(Circuit design data)
********

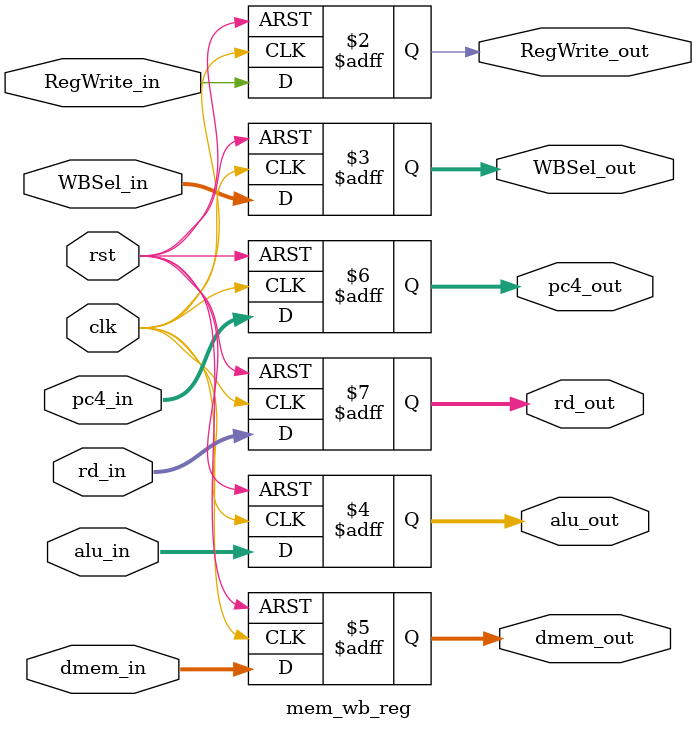
<source format=v>
module mem_wb_reg (
    input  wire clk, rst,
    input  wire RegWrite_in,
    input  wire [1:0] WBSel_in,
    input  wire [31:0] alu_in, dmem_in,
    input  wire [7:0]  pc4_in,
    input  wire [4:0]  rd_in,
    output reg  RegWrite_out,
    output reg  [1:0] WBSel_out,
    output reg  [31:0] alu_out, dmem_out,
    output reg  [7:0]  pc4_out,
    output reg  [4:0]  rd_out
);
    always @(posedge clk or posedge rst) begin
        if (rst) begin
            RegWrite_out <= 1'b0; WBSel_out <= 2'b0;
            alu_out <= 32'b0; dmem_out <= 32'b0;
            pc4_out <= 8'b0; rd_out <= 5'b0;
        end else begin
            RegWrite_out <= RegWrite_in; WBSel_out <= WBSel_in;
            alu_out <= alu_in; dmem_out <= dmem_in;
            pc4_out <= pc4_in; rd_out <= rd_in;
        end
    end
endmodule
</source>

********

DIRECTIVE: What lines above hold the word "input"? List them all.

RESULT OF THIS EXERCISE:
    input  wire clk, rst,
    input  wire RegWrite_in,
    input  wire [1:0] WBSel_in,
    input  wire [31:0] alu_in, dmem_in,
    input  wire [7:0]  pc4_in,
    input  wire [4:0]  rd_in,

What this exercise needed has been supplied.